Selector bashing seems to be the in thing these days. First we had Farokh Engineer terming the current national selectors as “a Mickey Mouse selection committee’’ poking fun at their collective limited international experience. And now we have Yuvraj Singh saying that we need better selectors adding that “their thinking in terms of modern day cricket is not up to the mark.’’

It is well known that selectors never get any praise and are only criticized. From “bunch of jokers’’ to the derisive “five wise men’’ and worse the barbs fly thick and fast. They obviously cannot please everyone and are sitting ducks for potshots. Some of the comments on the selectors can be pretty harsh and uncharitable. It is always easier to criticize than to praise and these days it appears more fashionable too. After all, every cricket fan is an expert when it comes to picking a team so selector bashing is pretty common.

The selectors are aware that they are in a no win situation. Some years ago former Indian pace bowler TA Sekhar, then on the selection committee told me that he was well aware of what awaited him when he was nominated for the post. “I knew there would be only criticism. So I just developed a thick hide and now the adverse comments don't really bother me,’’ he said. Selectors and thick skins have necessarily to go together.

Selectors have a thankless task. A few years ago a website carried a scathing article terming the selectors as 'five blind men’. The piece was so lop-sided that it defied logic, betrayed lack of judgment and understanding and went beyond all decent norms.

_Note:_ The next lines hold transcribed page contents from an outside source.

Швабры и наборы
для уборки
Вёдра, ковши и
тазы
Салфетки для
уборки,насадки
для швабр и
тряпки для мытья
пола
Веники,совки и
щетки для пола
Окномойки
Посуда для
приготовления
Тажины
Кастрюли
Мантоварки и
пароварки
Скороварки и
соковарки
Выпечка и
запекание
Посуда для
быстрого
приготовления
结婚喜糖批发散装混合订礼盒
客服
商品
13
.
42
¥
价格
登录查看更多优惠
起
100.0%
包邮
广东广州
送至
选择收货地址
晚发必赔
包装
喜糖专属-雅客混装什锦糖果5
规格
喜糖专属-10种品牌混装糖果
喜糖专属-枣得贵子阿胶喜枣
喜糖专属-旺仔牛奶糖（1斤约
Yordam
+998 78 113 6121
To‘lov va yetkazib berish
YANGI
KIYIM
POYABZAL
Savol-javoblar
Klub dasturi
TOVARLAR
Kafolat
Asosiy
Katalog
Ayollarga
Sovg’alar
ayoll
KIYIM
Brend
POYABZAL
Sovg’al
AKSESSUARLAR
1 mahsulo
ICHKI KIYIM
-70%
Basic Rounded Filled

Do selectors ever receive praise? Oh, I suppose so in a grudging sort of way. But they are more remembered for their foibles rather than any bold choices or hunches. Indian cricket has had several examples of inspired selections, young players who were given their big break at the right time and made good. Unfortunately these are hardly remembered but they are taken apart for their mistakes.

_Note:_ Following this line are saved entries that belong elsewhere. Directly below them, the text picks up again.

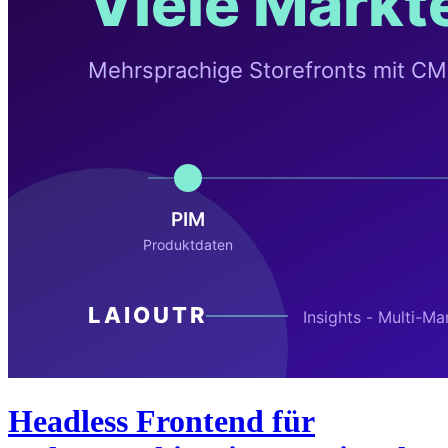
Headless Frontend für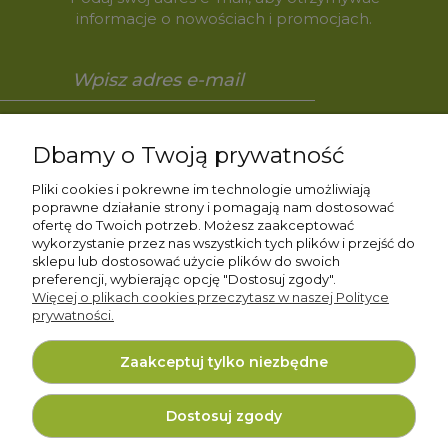
informacje o nowościach i promocjach.
Zapisz się
Dbamy o Twoją prywatność
Pliki cookies i pokrewne im technologie umożliwiają
poprawne działanie strony i pomagają nam dostosować
ofertę do Twoich potrzeb. Możesz zaakceptować
Pomoc
wykorzystanie przez nas wszystkich tych plików i przejść do
sklepu lub dostosować użycie plików do swoich
preferencji, wybierając opcję "Dostosuj zgody".
Moje konto
Więcej o plikach cookies przeczytasz w naszej Polityce
prywatności.
Gwarancja i zwroty
Zaakceptuj tylko niezbędne
O firmie
Dostosuj zgody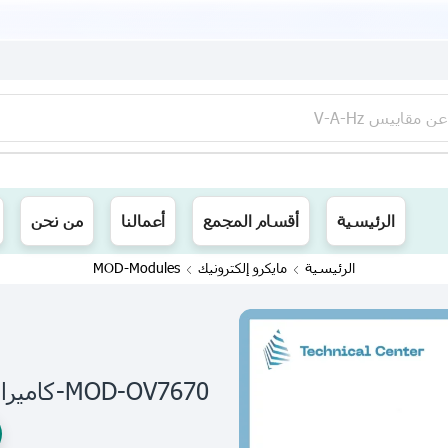
عن
مقاييس V-A-Hz
ينا توصيل الى جميع محافظات العراق
الرئيسية
أقسام المجمع
أعمالنا
من نحن
الرئيسية
مايكرو إلكترونيك
MOD-Modules
MOD-OV7670-كاميرا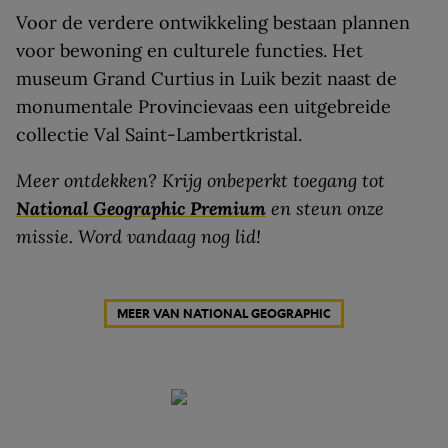
Voor de verdere ontwikkeling bestaan plannen
voor bewoning en culturele functies. Het
museum Grand Curtius in Luik bezit naast de
monumentale Provincievaas een uitgebreide
collectie Val Saint-Lambertkristal.
Meer ontdekken? Krijg onbeperkt toegang tot
National Geographic Premium
en steun onze
missie. Word vandaag nog lid!
MEER VAN NATIONAL GEOGRAPHIC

Let us spare a thought for the selectors. They can select only about 15 players. And this is out of a number of suitable candidates. They have to examine the records from various angles. They have to juggle the form shown in instant cricket and the longer game. They have to judge the player's class and skill, technique and temperament. Is he an ideal player for Test cricket or one-day cricket? Is he a good player against pace bowling or a better player of spin bowling? Is he a good prospect for bouncier pitches or turning tracks? How is his record abroad vis a vis at home? And what of his fielding, so very important in the limited overs version? Is he too old? Is he being 'rushed'? Does his fitness level come up to international standards? There are so many aspects to be considered in getting the combination right.

In selection matters, predictably enough most of the players choose themselves. It is the borderline cases – generally two or three - that cause problems, heartaches and controversies. This is where the arguments and harsh and unfair comments start. And the critics’ viewpoints are so one-sided that frequently one finds little sympathy for them. Criticizing just for the sake of criticizing is something not to be considered seriously.

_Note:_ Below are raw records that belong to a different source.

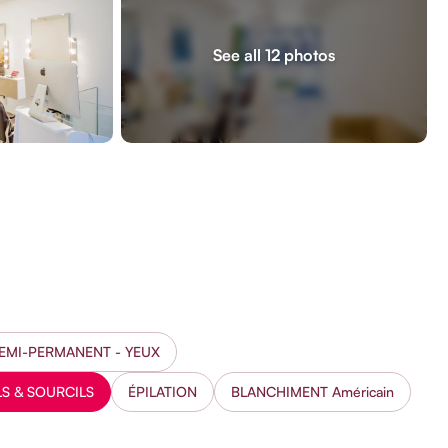
See all 12 photos
EMI-PERMANENT - YEUX
S & SOURCILS
ÉPILATION
BLANCHIMENT Américain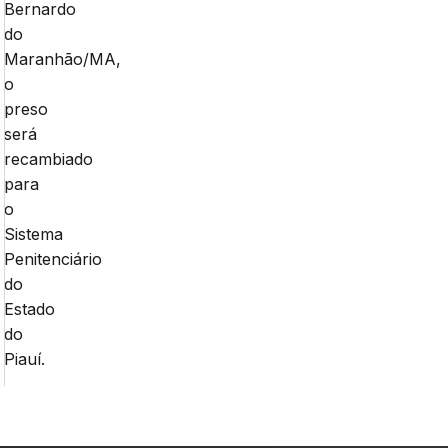
Bernardo
do
Maranhão/MA,
o
preso
será
recambiado
para
o
Sistema
Penitenciário
do
Estado
do
Piauí.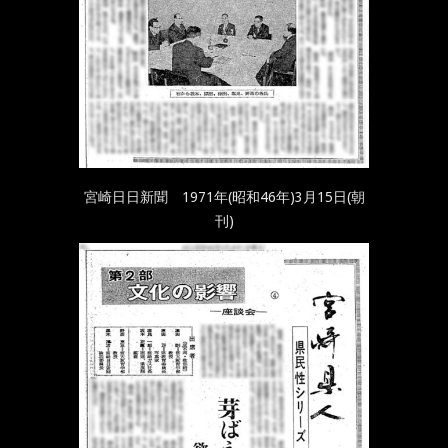
宮崎日日新聞 1971年(昭和46年)3月15日(朝
刊)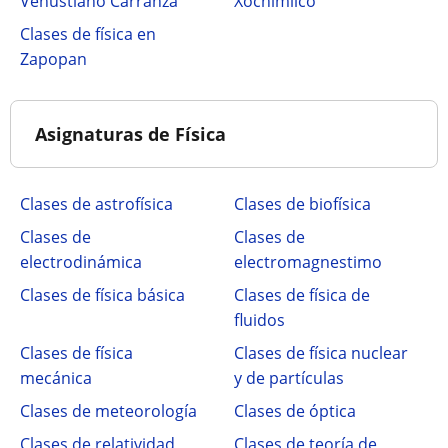
Venustiano Carranza
Xochimilco
Clases de física en
Zapopan
Asignaturas de Física
Clases de astrofísica
Clases de biofísica
Clases de
Clases de
electrodinámica
electromagnestimo
Clases de física básica
Clases de física de
fluidos
Clases de física
Clases de física nuclear
mecánica
y de partículas
Clases de meteorología
Clases de óptica
Clases de relatividad
Clases de teoría de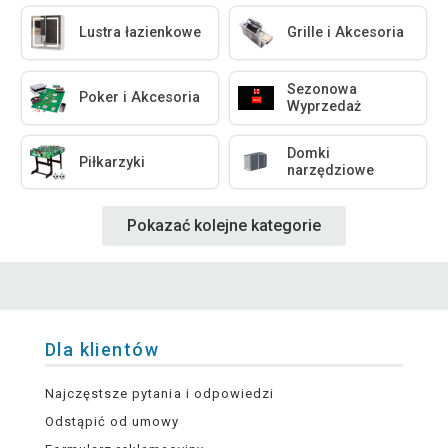
Lustra łazienkowe
Grille i Akcesoria
Sezonowa
Poker i Akcesoria
Wyprzedaż
Domki
Piłkarzyki
narzędziowe
Pokazać kolejne kategorie
Dla klientów
Najczęstsze pytania i odpowiedzi
Odstąpić od umowy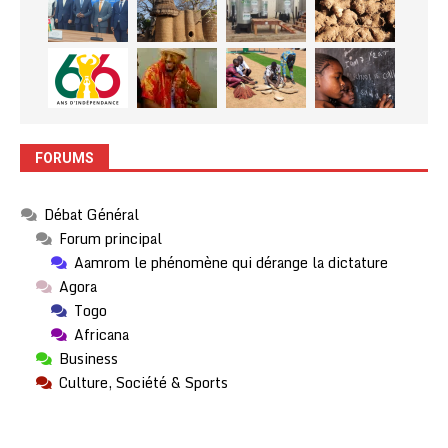
FORUMS
Débat Général
Forum principal
Aamrom le phénomène qui dérange la dictature
Agora
Togo
Africana
Business
Culture, Société & Sports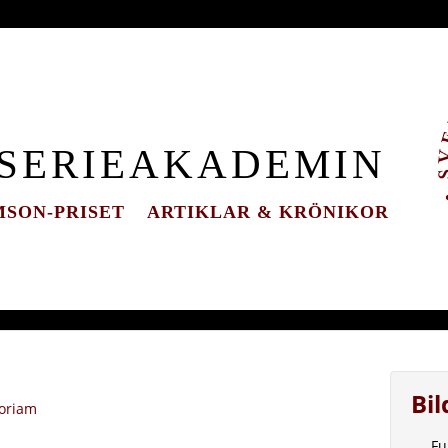
 SERIEAKADEMIN
SON-PRISET
ARTIKLAR & KRÖNIKOR
Bi
oriam
Fu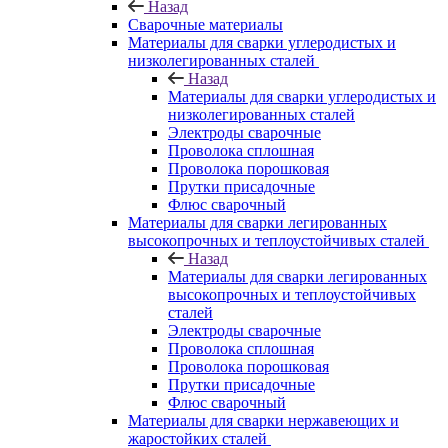
Назад
Сварочные материалы
Материалы для сварки углеродистых и
низколегированных сталей
Назад
Материалы для сварки углеродистых и
низколегированных сталей
Электроды сварочные
Проволока сплошная
Проволока порошковая
Прутки присадочные
Флюс сварочный
Материалы для сварки легированных
высокопрочных и теплоустойчивых сталей
Назад
Материалы для сварки легированных
высокопрочных и теплоустойчивых
сталей
Электроды сварочные
Проволока сплошная
Проволока порошковая
Прутки присадочные
Флюс сварочный
Материалы для сварки нержавеющих и
жаростойких сталей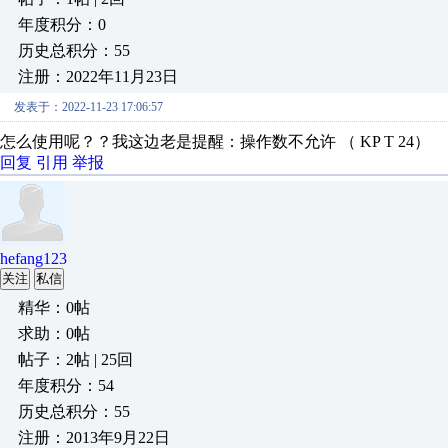
年度积分：0
历史总积分：55
注册：2022年11月23日
发表于：2022-11-23 17:06:57
怎么使用呢？？我这边老是提醒：操作数不允许 （ KP T 24）
回复
引用
举报
hefang123
关注
私信
精华：0帖
求助：0帖
帖子：2帖 | 25回
年度积分：54
历史总积分：55
注册：2013年9月22日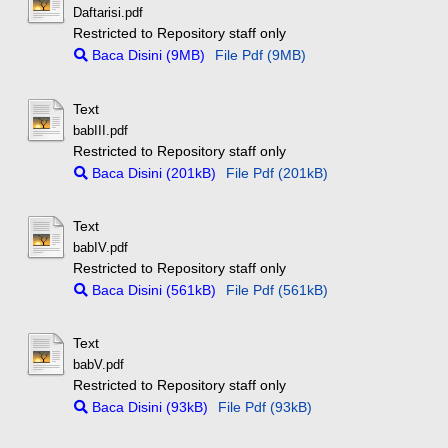
Daftarisi.pdf
Restricted to Repository staff only
Baca Disini (9MB)
File Pdf (9MB)
Text
babIII.pdf
Restricted to Repository staff only
Baca Disini (201kB)
File Pdf (201kB)
Text
babIV.pdf
Restricted to Repository staff only
Baca Disini (561kB)
File Pdf (561kB)
Text
babV.pdf
Restricted to Repository staff only
Baca Disini (93kB)
File Pdf (93kB)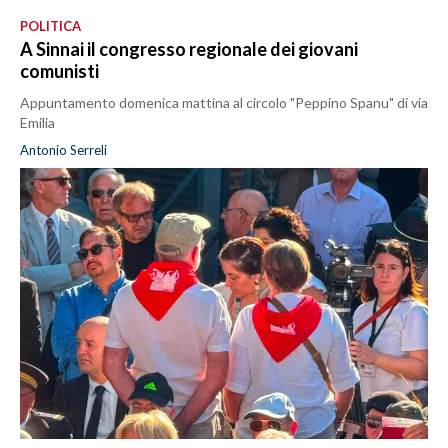
POLITICA
A Sinnai il congresso regionale dei giovani
comunisti
Appuntamento domenica mattina al circolo "Peppino Spanu" di via
Emilia
Antonio Serreli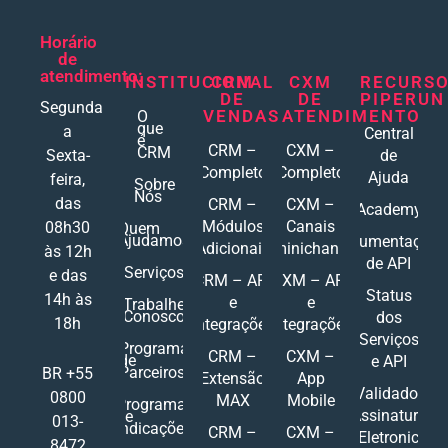
Horário
de
atendimento:
INSTITUCIONAL
CRM
CXM
RECURS
DE
DE
PIPERUN
Segunda
VENDAS
ATENDIMENTO
O
que
a
Central
é
CRM –
CXM –
CRM
Sexta-
de
Completo
Completo
Ajuda
feira,
Sobre
Nós
das
CRM –
CXM –
Academy
Módulos
Canais
08h30
Quem
Ajudamos
Documentações
Adicionais
Ominichannel
às 12h
de API
Serviços
e das
CRM – API
CXM – API
Status
14h às
e
e
Trabalhe
Conosco
dos
18h
Integrações
Integrações
Serviços
Programa
CRM –
CXM –
de
e API
Parceiros
BR +55
Extensão
App
Validador
0800
MAX
Mobile
Programa
Assinatura
de
013-
Indicações
CRM –
CXM –
Eletronic
8472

In the case of the present selection committee their task is made even more arduous as there are a number of talented youngsters and not everyone can be given an opportunity. They have to wait for their turn even as the selectors do a bit of juggling in getting the right combination.

Finally, too much is being made of the limited international experience of the present committee. A cricketer with considerable international experience may be a great player but this does not automatically make him a good selector for which several other qualities are required. Dedication to the game, commitment to their task and the time to travel widely and see the players and matches first hand. In the ultimate analysis the Indian team is performing admirably and that I suppose should be the bottom line in judging a selection committee’s work.